"Eğer Allah'ı hakkıyla tanısaydınız, duanızla dağlar yerinden oynardı." hadisini açıklar mısınız?

Tarih: 24.01.2011 - 00:00 | Güncelleme:

Cevap

Değerli kardeşimiz,

“Eğer siz Allah'tan hakkıyla korksaydınız, kendisiyle birlikte cehaletin yeri olmayan ilmi elbette ki tahsil ederdiniz. Şayet, siz Allah'ı layıkıyla bilmiş olsaydınız, anlasaydınız, dualarınızla dağlar yerinden oynardı.” (Suyuti, Cami’u’s-Sağir 5:319, Hadis No:7448)

Havf (Allah'tan korkmak) büyük makamlardandır. Fazileti, sebeb ve neticelerine bağlıdır. Sebebi hadiste anlatıldığı gibi ilim ve marifettir. Bunun için Allah Tealâ: “Allah'tan ancak, âlim kulları korkar.” (Fatır, 35/28) bu­yuruyor.

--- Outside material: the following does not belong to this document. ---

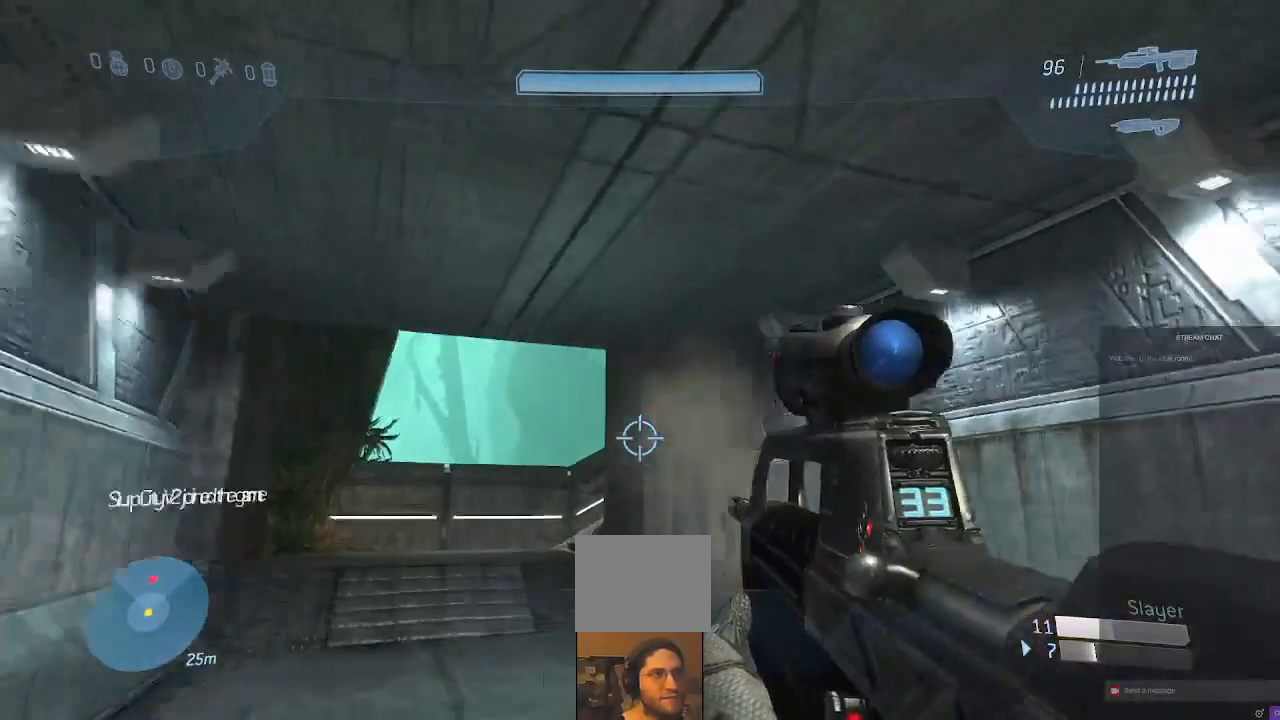
{"dt_ms": 500, "buttons": [], "left_stick": "center", "right_stick": "center", "events": [[100, "right_stick", "center"], [233, "left_stick", "center"]]}
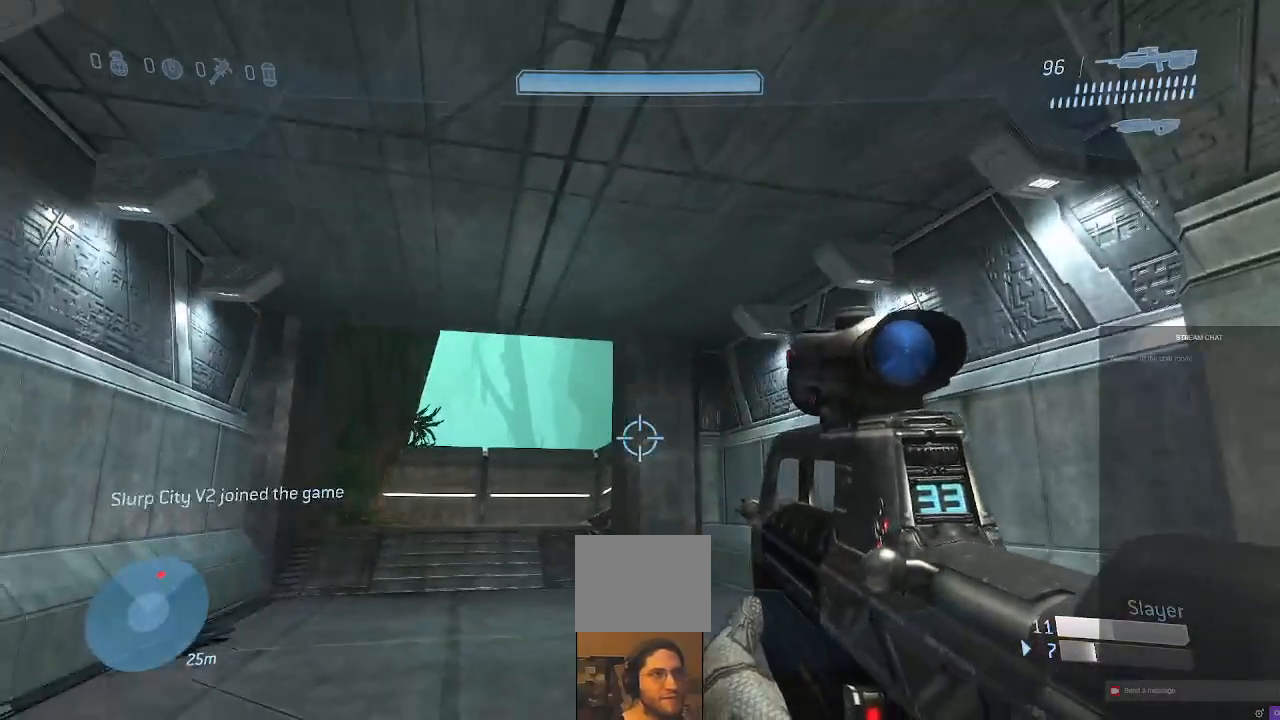
{"dt_ms": 500, "buttons": [], "left_stick": "down", "right_stick": "center", "events": [[167, "right_stick", "left"], [433, "left_stick", "down"], [467, "right_stick", "center"]]}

Allah'tan hakkıyla korkan insanların duaları da geri çevrilmez.

Resûlullah (asm), “Hikmet ve ilmin ba­şı Allah korkusudur.” (el-Münavi, Feyzu'l-Kadir, 3/574)  buyuruyor. Neticesi ise, iffet, verâ' ve takva­dır. Bunların hepsi de saadetin anahtarıdır. Çünkü şehvet ve arzular terkedilmedikçe ve bu yolda sabredilmedikçe, saadet yolu bulunamaz. Şeh­vet ve arzuları korku gibi hiç bir şey yakıp yok edemez.

İnsan ilim vasıtasıyla Rabbini tanıdıkça, O'na olan sevgisi ve saygısı artmaktadır. Zira bütün kemâl mertebelerinin üzerindeki sonsuz bir kemâl, elbette ki sonsuz bir hürmete lâyıktır. Üstün vakarıyla ve eşsiz şahsiyetiyle erişilmez bir mertebeye sahip bir maneviyat büyüğünün huzurunda nasıl içimizi sevinçle karışık bir ürperti kaplıyorsa, onun sayısız defa üstünde bir kemâlin sahibi olan Cenab-ı Hak katında nasıl bir ruh hali içine gireceğimizi düşünelim.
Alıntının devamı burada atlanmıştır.